Il met en place la sélection des traductions des œuvres
de Shakespeare, rédige plus de cent notices pour la grande
encyclopédie de l'époque (le dictionnaire de Rieger),
sur des sujets de slavistique, de grammaire, d'histoire et de
mythologie slaves et allemandes. La deuxième moitié
du XIXe siècle voit en Bohême la crise de la russophilie
et de la slavophilie en général, dont la vogue s'était
répandue au cours de l'explosion romantique des années
1830-1840 : Erben, l'un de ses représentants fervents,
prendra part à l'une de ses dernière grande manifestation
en tant que membre de la délégation tchèque
- placée sous une attentive surveillance de la part de
la police autrichienne - à l'exposition ethnographique
de Moscou de 1867, pour laquelle il élabore un échantillon
du costume des régions de Bohême du Sud. Erben meurt
à Prague en 1870.
À part le Bouquet,
l'œuvre qu'Erben a signée de son nom est pour ainsi
dire négligeable : ses essais de lycéen, des poèmes
encore écrits en allemand, n'ont pas été
conservés et sa comédie, Sládci (Les
Brasseurs), de 1837, écrite pour les besoins du théâtre
amateur, ne sera publiée qu'en 1890. Erben écrira
encore, l'année de sa mort, un livret d'opéra, těstí
a netěstí (Heurs et malheurs). C'est
son activité savante d'ethnographe et d'éditeur
qui retient tous ses soins. Rêvant de composer un ouvrage
synthétique sur les coutumes tchèques, Erben multiplie
les recueils qui permettent de fixer textes et témoignages
sur la culture populaire : édité en trois volumes
durant les années 1840, le recueil des Písně
národní v Čechách (Chansons populaires
de Bohême), comprend 550 compositions, comprises comme
des textes chantés (le recueil inclut des transcriptions
musicales, dans une harmonisation de J .P .Martinovský)

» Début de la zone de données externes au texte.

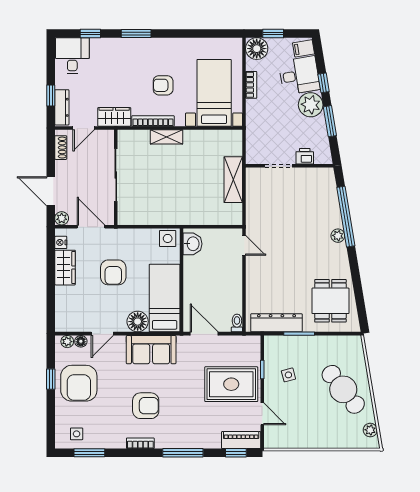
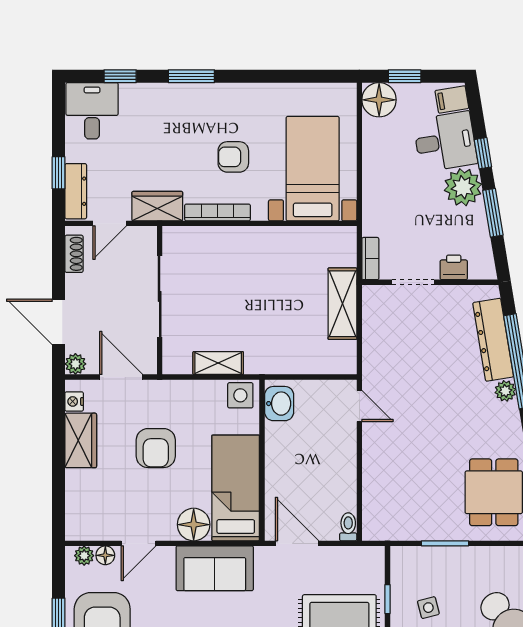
bookcase: (251, 85) -> (370, 259), moved
shelving: (167, 137) -> (218, 363), moved
dresser: (276, 323) -> (493, 340), moved, turned -99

; l'ouvrage sera complété pour aboutir dans les
années 1860 à l'édition de 2200 compositions
- chansons mais aussi comptines (říkadla),
devinettes (hádanky), jeux (hry), cantiques
liturgiques et funèbres (pisně obřadní
a pohřební), chansons de Noël (koledy),
dictons (pořekadla) et invocations destinées
à conjurer les maladies (zaříkadla nemoci).
L'ambition d'Erben ne se situe pourtant pas seulement dans le
recollement ethnographique, mais vise à situer ces pièces
dans le contexte de la culture et de la mythologie européennes
(voir Vídy čili Sudice - sur les Parques
-, 1847 ; O dvojici a trojici v bájesloví slovanském,
- Sur les figures de doubles et de triples dans la Mythologie
slave ; ainsi que de nombreuses rubriques du dictionnaire
de Rieger, comme Slovanské bájeslovi -Mythologie slave
-, Svátky slovánské -Fêtes slaves- etc.). À
partir des années 1840, Erben s'employa à fixer
par écrit des contes ; il en éditera en revues (dans
Zlaté klasy, Perly české; Máj)
quelques centaines, dont il reprendra certains dans l'anthologie
Sto prostonárodních pohádek a pověstí
slovlanských (Cent Contes et légendes folkloriques
slaves, 1865), où les textes sont imprimés dans
les langues originales. Erben est l'auteur de traductions en tchèque
ou en allemand de textes qui sont le plus souvent d'intérêt
purement historique. Quelques feuillets de notes personnelles
écrites sous forme de récits de rêves, où
le lecteur retrouve certains aspects du fantastique noir du Bouquet,
ont été publiés tardivement (en 1970), sous
le titre Sny (Songes), à l'initiative de Bohumil
Hrabal.
Xavier Galmiche
(Inspiré de la rubrique Erben, par Mojmír
Otruba,
Le Lexikon české literatury, Academia, 1985).